On range tous les corps terrestres dans quatre différentes classes, qui sont celle des animaux, celle des végétaux, celle des fossiles et celle des corps de l'atmosphère. Chacun de ces genres se partage encore en diverses espèces, et celles-ci se distribuent aussi en diverses autres moins étendues que les premières. Après avoir commencé à rassembler les corps, et les avoir rangés selon leurs genres et leurs espèces, on a trouvé que le nombre de chacun de ces genres était fort grand ; de sorte que la Physique est inépuisable.

La première chose que nous devons faire, c'est d'examiner tous ces corps, et de mettre tout en œuvre pour tâcher de connaitre les propriétés de chacun d'eux en particulier ; nous pourrons ensuite établir d'abord les lois communes, selon lesquelles nous remarquerons qu'il a plu au Tout-puissant d'entretenir et de faire opérer tout ce qu'il a créé lui-même. Nous ne devons pas nous trop précipiter dans cette occasion, en tirant d'abord des conclusions générales de quelques observations particulières que nous pourrions avoir faites ; mais il vaut mieux n'aller ici que lentement, et travailler beaucoup à faire des recherches et des découvertes. Quand on examine tout avec exactitude, on trouve qu'il y a beaucoup plus de lois particulières, que de lois générales.

C'est pourquoi on doit prier tous les véritables amateurs de la nature de rechercher et d'examiner avec soin et avec la dernière exactitude toutes sortes de corps, afin que les hommes puissent parvenir un jour ou l'autre à une plus parfaite connaissance des lois de la nature. Il est entièrement impossible de parvenir à ce point, sans recueillir les remarques et les découvertes des savants, et sans recourir en même temps à des nouvelles expériences. Mussch. Essai de Physiq. §. 3. et suiv.

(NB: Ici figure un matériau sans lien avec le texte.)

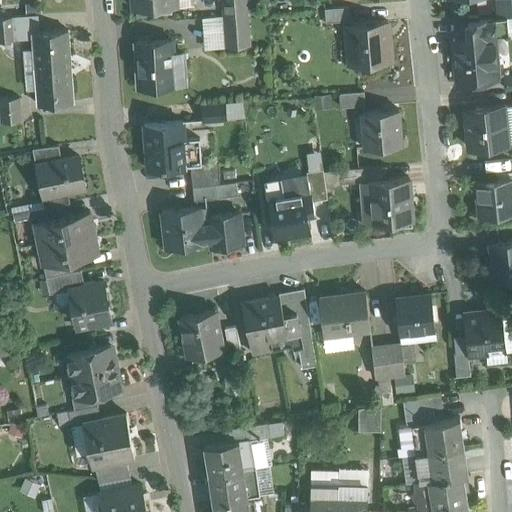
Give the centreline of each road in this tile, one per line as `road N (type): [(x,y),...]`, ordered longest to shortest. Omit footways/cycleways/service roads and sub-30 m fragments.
road 1 (residential): [(419,0),(443,241),(329,254),(144,292)]
road 2 (residential): [(102,0),(111,132),(144,292)]
road 3 (residential): [(144,292),(187,511)]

Un des grands écueils de la Physique est la manie de tout expliquer. Pour montrer combien on doit se défier des explications même les plus plausibles, je supposerai un exemple. Supposons que la neige tombe en été, et la grêle en hiver (on sait que c'est tout le contraire), et imaginons qu'on entreprenne d'en rendre raison ; on dira : la neige tombe en été parce que les particules des vapeurs dont elle est formée n'ont pas le temps de se congeler entièrement avant d'arriver à terre, la chaleur de l'air que nous respirons empêchant cette congelation ; au contraire en hiver l'air qui est proche de la terre étant très-froid, congèle et durcit ces parties ; c'est ce qui forme la grêle. Voilà une explication dont tout le monde serait satisfait, et qui passerait pour démonstrative. Cependant le fait est faux. Osons après cela expliquer les phénomènes de la nature. Supposons encore que le baromètre hausse avant la pluie (on sait que c'est le contraire) ; cependant on l'expliquerait très-bien : car on dirait qu'avant la pluie, les vapeurs dont l'air est chargé le rendent plus pesant, et par conséquent doivent faire hausser le baromètre.

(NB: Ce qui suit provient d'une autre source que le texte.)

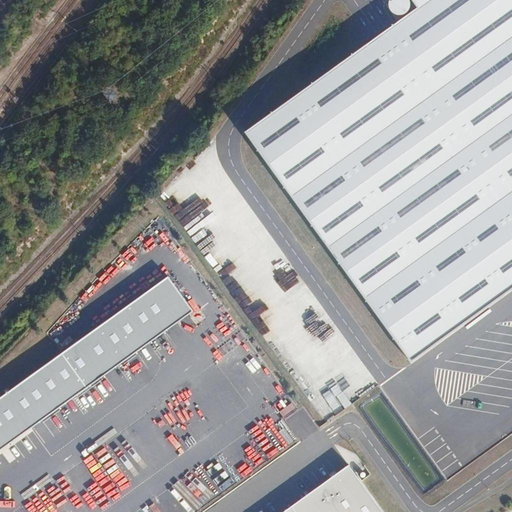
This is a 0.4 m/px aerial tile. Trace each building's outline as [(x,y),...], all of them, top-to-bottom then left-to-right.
[(245,138),(411,367),(511,293),(511,0),(404,0),(415,14),(245,138)] [(206,191),(177,217),(185,226),(215,201),(206,191)] [(164,269),(0,390),(0,447),(190,310),(164,269)] [(251,315),(293,380),(306,391),(322,393),(337,374),(338,372),(341,375),(343,360),(340,356),(349,357),(351,348),(325,308),(314,299),(312,299),(308,293),(302,301),(303,297),(295,285),(296,275),(294,271),(285,277),(291,282),(289,285),(280,291),(278,301),(254,298),(250,303),(256,308),(251,315)] [(157,344),(163,355),(172,350),(166,339),(157,344)] [(384,511),(349,462),(279,511),(384,511)]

Mais si la retenue et la circonspection doivent être un des principaux caractères du physicien, la patience et le courage doivent d'un autre côté le soutenir dans son travail. En quelque matière que ce sait, on ne doit pas trop se hâter d'élever entre la nature et l'esprit humain un mur de séparation ; en nous méfiant de notre industrie, gardons-nous de nous en méfier avec excès. Dans l'impuissance que nous sentons tous les jours de surmonter tant d'obstacles qui se présentent à nous, nous serions sans doute trop heureux, si nous pouvions du moins juger au premier coup d'oeil jusqu'où nos efforts peuvent atteindre ; mais telle est tout-à-la-fais la force et la faiblesse de notre esprit, qu'il est souvent aussi dangereux de prononcer sur ce qu'il ne peut pas que sur ce qu'il peut. Combien de découvertes modernes dont les anciens n'avaient pas même l'idée ! Combien de découvertes perdues que nous contesterions trop légèrement ! Et combien d'autres que nous jugerions impossibles, sont réservées pour notre postérité ! (O)

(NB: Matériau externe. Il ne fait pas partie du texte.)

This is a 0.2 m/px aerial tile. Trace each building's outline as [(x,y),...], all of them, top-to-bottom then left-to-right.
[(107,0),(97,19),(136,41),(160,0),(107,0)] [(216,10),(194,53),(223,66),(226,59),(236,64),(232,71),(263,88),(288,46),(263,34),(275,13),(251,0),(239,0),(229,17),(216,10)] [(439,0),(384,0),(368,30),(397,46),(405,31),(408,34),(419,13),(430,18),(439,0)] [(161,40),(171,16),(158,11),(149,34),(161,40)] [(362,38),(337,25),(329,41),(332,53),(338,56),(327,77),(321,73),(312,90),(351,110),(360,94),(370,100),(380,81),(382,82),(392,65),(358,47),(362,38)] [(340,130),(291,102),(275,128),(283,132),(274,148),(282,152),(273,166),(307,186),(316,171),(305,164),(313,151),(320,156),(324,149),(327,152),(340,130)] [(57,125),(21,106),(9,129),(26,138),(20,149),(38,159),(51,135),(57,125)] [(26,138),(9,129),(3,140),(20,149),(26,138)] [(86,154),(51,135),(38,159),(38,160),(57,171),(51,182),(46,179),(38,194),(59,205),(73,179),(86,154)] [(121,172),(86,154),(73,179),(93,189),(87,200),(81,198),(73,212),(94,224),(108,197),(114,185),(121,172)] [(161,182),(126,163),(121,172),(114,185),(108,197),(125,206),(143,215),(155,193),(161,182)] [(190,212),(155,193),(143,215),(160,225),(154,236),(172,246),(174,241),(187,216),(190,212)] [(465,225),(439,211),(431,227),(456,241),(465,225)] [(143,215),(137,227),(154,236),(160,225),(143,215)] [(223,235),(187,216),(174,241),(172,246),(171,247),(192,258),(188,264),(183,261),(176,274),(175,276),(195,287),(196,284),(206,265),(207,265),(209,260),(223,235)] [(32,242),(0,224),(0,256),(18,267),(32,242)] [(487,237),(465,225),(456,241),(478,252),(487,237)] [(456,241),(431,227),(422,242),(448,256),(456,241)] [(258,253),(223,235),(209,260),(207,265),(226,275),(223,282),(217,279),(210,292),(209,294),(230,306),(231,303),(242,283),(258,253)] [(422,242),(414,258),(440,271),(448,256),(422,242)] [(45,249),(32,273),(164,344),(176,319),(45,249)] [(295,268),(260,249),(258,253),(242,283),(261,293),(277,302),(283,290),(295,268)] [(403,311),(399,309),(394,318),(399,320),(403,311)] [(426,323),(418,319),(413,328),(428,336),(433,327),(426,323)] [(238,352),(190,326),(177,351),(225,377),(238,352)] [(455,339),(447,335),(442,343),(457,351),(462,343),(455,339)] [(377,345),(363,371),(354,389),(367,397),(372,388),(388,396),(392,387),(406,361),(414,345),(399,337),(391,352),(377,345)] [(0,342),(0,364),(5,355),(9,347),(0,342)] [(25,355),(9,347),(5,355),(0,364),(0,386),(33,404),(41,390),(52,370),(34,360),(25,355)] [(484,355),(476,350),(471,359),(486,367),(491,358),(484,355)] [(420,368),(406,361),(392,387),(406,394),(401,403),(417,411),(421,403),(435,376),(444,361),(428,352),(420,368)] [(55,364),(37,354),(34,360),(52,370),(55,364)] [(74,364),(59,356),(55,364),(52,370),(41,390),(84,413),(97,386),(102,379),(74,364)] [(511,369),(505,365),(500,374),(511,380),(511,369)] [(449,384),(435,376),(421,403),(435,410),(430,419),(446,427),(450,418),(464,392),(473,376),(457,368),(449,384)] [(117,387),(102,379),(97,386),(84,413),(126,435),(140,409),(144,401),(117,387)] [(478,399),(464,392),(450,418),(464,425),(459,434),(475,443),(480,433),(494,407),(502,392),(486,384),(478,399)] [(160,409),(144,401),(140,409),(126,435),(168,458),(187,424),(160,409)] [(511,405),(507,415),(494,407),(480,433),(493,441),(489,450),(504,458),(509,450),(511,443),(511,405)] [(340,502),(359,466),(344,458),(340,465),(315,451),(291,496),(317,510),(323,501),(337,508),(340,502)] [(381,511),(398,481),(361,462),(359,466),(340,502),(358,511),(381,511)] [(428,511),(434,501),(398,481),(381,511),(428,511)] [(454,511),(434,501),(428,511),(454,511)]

PHYSIQUE, pris adjectivement, se dit de ce qui appartient à la nature ou à la Physique. Voyez PHYSIQUE et NATURE.

En ce sens l'on dit un point physique, par opposition au point mathématique, qui n'existe que par abstraction, et qui est considéré comme étant sans étendue. Voyez POINT.

On dit aussi une substance ou un corps physique, par opposition à esprit, ou à substance métaphysique, etc.

Horison physique ou sensible. Voyez HORISON.